The main source of Cd in European agricultural soils is phosphate-based fertilizers, which are also the main source of Ni in these soils [43]. This would explain the correlation and grouping by source of these two metals.

The same information could explain the solitary grouping of Cr. As the contribution of phosphate fertilizers to chromium concentrations in agricultural soils is so evident [43], the algorithm is forced to classify it separately from other metals, because the vast majority of chromium present in topsoil is likely to come from this anthropogenic source. The interpretation of these correlations as common sources is strengthened since the results are similar for both HCA and PCA.

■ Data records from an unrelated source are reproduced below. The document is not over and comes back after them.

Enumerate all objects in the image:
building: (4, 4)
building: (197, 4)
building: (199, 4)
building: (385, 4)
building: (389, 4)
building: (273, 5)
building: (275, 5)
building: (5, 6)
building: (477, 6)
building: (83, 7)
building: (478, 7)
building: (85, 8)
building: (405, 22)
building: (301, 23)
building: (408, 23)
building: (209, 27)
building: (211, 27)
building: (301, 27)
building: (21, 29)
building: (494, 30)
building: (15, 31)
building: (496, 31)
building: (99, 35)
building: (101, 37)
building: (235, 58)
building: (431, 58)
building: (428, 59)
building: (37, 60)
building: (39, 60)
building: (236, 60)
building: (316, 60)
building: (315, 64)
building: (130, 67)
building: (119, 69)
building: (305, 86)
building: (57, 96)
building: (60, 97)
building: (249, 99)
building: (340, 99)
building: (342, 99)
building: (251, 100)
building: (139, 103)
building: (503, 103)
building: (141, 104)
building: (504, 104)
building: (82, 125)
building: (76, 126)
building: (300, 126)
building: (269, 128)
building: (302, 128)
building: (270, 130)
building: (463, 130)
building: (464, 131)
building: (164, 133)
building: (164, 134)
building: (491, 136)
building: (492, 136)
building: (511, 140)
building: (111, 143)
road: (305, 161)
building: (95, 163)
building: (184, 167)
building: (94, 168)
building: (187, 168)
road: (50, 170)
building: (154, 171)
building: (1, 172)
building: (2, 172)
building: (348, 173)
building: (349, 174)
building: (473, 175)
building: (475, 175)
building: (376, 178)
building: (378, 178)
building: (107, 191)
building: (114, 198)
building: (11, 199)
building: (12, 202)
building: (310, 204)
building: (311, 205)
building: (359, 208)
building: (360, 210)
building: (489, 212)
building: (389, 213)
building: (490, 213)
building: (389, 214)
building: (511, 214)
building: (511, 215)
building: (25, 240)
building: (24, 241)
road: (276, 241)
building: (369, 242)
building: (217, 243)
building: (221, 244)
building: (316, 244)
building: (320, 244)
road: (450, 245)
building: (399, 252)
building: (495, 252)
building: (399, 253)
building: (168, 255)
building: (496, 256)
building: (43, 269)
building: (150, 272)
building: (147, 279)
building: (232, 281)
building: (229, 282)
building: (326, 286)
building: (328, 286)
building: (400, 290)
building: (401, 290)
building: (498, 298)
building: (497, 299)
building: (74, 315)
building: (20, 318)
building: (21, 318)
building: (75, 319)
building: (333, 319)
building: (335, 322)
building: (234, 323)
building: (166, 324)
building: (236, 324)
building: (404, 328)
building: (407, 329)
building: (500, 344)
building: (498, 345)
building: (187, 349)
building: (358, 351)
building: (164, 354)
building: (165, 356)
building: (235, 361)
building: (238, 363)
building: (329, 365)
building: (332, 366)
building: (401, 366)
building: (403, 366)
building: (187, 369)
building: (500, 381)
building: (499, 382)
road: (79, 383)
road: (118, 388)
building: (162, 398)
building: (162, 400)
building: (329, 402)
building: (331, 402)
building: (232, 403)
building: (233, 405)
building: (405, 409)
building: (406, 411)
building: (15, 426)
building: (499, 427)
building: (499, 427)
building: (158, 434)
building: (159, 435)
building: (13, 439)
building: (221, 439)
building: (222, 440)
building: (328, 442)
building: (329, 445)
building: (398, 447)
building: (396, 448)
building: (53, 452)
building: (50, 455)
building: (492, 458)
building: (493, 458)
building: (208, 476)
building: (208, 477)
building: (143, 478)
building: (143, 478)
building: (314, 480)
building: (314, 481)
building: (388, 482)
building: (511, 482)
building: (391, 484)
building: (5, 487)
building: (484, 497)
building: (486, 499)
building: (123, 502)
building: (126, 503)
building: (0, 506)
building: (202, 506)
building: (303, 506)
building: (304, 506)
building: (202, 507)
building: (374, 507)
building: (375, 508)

In general, the moderate levels of contamination founded in the soils, understood as the degree of impact relative to background contents, are expected in a high-use soil such as agricultural soil [44,45,46,47]. The potential for adverse biological effects on resident communities is not necessarily reflected in the results obtained for specific soil ecological indices using the slurry-TXRF method. To properly assess the possible risk to human health, it is necessary to consider factors such as the ability of an elemental species in its different forms to migrate from soil through plant parts and become available for consumption [2,30,45].

5. Conclusions

In conclusion, this study highlights several important points regarding the slurry-TXRF quantification method for assessing trace element contamination in agricultural soils. The lower precision and slightly lower analytical sensitivity of slurry-TXRF compared to other techniques such as TXRF, FAAS, and GF-AAS are expected due to the complexity of the matrix and the presence of background noise. However, the relative standard deviations (RSD) obtained for slurry-TXRF are acceptable based on the concentration levels and results of similar studies. Despite the lower precision, the simultaneous determination of multiple elements and the savings in time and reagents make slurry-TXRF a valuable alternative for the rapid and efficient assessment of trace element contamination in agricultural soils.

In the case of the agricultural soils of the Itata Valley, the study reveals spatial heterogeneity in the concentrations of elements, indicating variations in soil composition and potential anthropogenic contributions. The hierarchical clustering analysis suggests the presence of both geogenic and anthropogenic factors controlling the concentrations of certain elements. Common sources such as agricultural pesticide use, forestry activities, and phosphate-based fertilizers are likely influencing the concentrations and groupings of Cu, Zn, Cd, Ni, and Cr in the soils.

Regarding the contamination levels in the agricultural soils of the Itata Valley, the results indicates that moderate levels of contamination were found, but this does not necessarily imply adverse biological effects on resident communities.

Overall, this study demonstrates the usefulness of the slurry-TXRF method for assessing trace element contamination in agricultural soils, enabling the acquisition of valuable knowledge regarding ecological indices, sources, and spatial distribution of elements in a rapid and convenient manner.